Dart National Bank v. Mid-States Corp.

356 Mich. 574 (1959) 97 N.W.2d 98

DART NATIONAL BANK
v.
MID-STATES CORPORATION.

Docket No. 78, Calendar No. 47,652.

Supreme Court of Michigan.

Decided June 6, 1959.

Sinas, Dramis, Brake & Werbelow (Lee C. Dramis, of counsel), for plaintiff.

Harold J. Ashdown, for defendants.

SMITH, J.

The case before us involves an interpretation of the uniform trust receipts act.[1] The plaintiff, Dart National Bank of Mason, Michigan, sought possession, in a replevin action, of a certain house trailer, title to which it believed it held under an assignment of a conditional sales contract.

Defendant Mid-States Corporation, an Illinois corporation, owns some 7 trailer plants throughout the United States. Two of its subsidiary corporations are the Farmers & Merchants Investment Company, organized for the financing of the mobile homes manufactured by the parent's various plants, and Star Mobile Homes, a manufacturer of mobile homes in the village of Union City, Branch county, Michigan. One other corporation should be here mentioned, Milbourn Trailer Sales, Inc., of Jackson, Michigan. It was Milbourn's dishonesty that was at the root of the controversy before us, bringing 2 financiers, Farmers & Merchants Investment Company *577 (the "entruster" under the trust receipts act, supra) into conflict with the local financier, Dart National Bank (hereinafter referred to as the Dart bank).

Pursuant to section 13 of the uniform trusts receipts act (CLS 1956, § 555.413 [Stat Ann 1957 Cum Supp § 19.535(13)]), defendant Farmers & Merchants Investment Company as "entruster" and Milbourn Trailer Sales, Inc., as "trustee" had filed on November 29, 1956 a "Statement of Trust Receipt Financing" with the secretary of State. Subsequently, on January 21, 1957, the same parties executed a trust receipt covering the trailer in question and the trailer was delivered to the trustee's place of business "for the purpose of storing and exhibiting same preliminary to and in procuring the sale thereof." The trustee agreed "not to * * * sell, loan, pledge, mortgage or otherwise dispose of said property until payment of the above said amount."

However, on March 27, 1957 the trustee, without first discharging the trust receipt lien, sold the trailer to a Mr. and Mrs. Frank, who, for the purposes of this decision, we will assume to be good-faith purchasers in the ordinary course of trade. As payment, the Franks traded in their old trailer and executed a promissory note, secured by a conditional sales contract, for the balance. It appears from the record that the entruster would not have complained of the sale had the trustee turned over the proceeds. On the same day, the trustee negotiated and assigned the note and contract, respectively, to plaintiff bank. The trustee did not inform the entruster of these activities, nor remit any money. When in early April, the entruster discovered the sale, defendant Dreschler, its agent, accompanied by W.H. Milbourn, induced the Franks to surrender possession of the trailer and their old trailer was returned to them. Rejecting the entruster's argument that the bank *578 acquired no interest in the trailer, the court below gave plaintiff the relief requested.

Required action: Reproduce verbatim the part of the Michigan court opinion above that begins at the words "Harold J. Ashdown, for" and ends after the words "conditional sales contract.".

Records provided:

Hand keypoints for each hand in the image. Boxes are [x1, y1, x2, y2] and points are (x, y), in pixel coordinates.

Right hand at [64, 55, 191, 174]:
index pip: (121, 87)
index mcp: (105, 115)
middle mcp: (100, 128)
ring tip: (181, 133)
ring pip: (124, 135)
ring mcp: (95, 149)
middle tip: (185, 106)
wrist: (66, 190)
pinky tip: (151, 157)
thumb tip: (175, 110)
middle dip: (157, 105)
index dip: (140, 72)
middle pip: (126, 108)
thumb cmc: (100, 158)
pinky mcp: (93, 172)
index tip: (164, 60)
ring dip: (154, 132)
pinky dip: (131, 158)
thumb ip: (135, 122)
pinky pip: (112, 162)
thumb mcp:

==

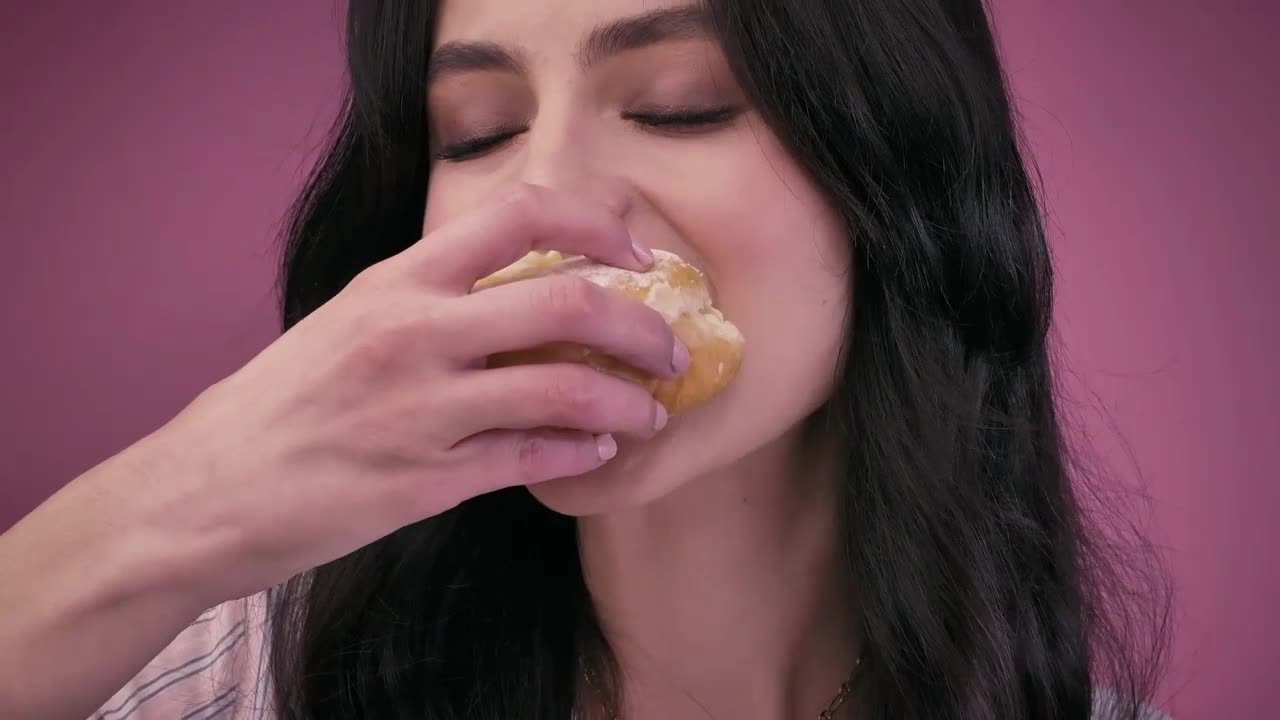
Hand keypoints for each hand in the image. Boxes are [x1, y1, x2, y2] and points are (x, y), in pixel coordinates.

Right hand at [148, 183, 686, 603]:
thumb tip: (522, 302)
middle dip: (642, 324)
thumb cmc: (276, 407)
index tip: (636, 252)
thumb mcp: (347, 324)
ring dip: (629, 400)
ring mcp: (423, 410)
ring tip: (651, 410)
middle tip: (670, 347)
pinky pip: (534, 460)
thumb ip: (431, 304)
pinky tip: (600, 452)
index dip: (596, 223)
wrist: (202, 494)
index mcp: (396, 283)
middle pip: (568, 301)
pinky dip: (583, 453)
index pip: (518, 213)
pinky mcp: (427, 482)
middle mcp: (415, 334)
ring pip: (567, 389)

Task solution:
Harold J. Ashdown, for defendants.

SMITH, J.

The case before us involves an interpretation of the uniform trust receipts act.[1] The plaintiff, Dart National Bank of Mason, Michigan, sought possession, in a replevin action, of a certain house trailer, title to which it believed it held under an assignment of a conditional sales contract.